Records to process:
———

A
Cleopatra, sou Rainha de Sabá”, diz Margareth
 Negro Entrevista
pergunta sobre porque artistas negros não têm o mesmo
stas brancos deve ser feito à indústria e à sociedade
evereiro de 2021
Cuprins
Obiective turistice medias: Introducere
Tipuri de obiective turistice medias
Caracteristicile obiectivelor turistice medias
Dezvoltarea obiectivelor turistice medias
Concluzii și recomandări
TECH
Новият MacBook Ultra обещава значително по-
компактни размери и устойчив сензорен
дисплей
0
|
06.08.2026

———

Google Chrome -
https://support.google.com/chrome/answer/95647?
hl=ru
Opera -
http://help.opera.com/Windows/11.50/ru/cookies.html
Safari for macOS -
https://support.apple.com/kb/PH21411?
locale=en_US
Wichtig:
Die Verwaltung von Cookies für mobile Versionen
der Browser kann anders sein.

———

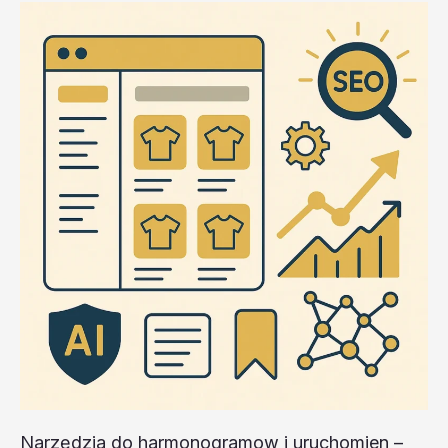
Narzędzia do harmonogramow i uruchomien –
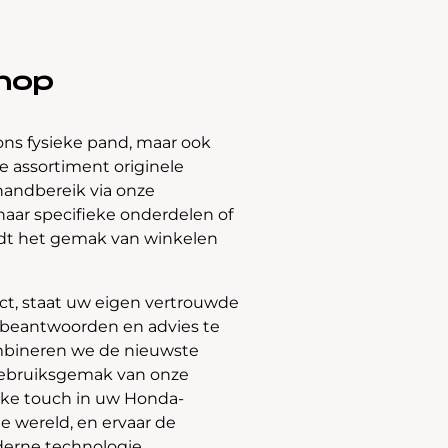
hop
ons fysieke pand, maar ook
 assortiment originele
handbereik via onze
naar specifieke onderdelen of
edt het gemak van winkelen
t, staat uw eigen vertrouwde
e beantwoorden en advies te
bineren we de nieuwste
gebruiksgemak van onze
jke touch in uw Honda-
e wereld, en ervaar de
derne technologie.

———

Please extract every row above that contains the string "turistice". Case counts.

Obiective turistice medias: Introducere
Tipuri de obiective turistice medias
Caracteristicile obiectivelor turistice medias
Dezvoltarea obiectivelor turistice medias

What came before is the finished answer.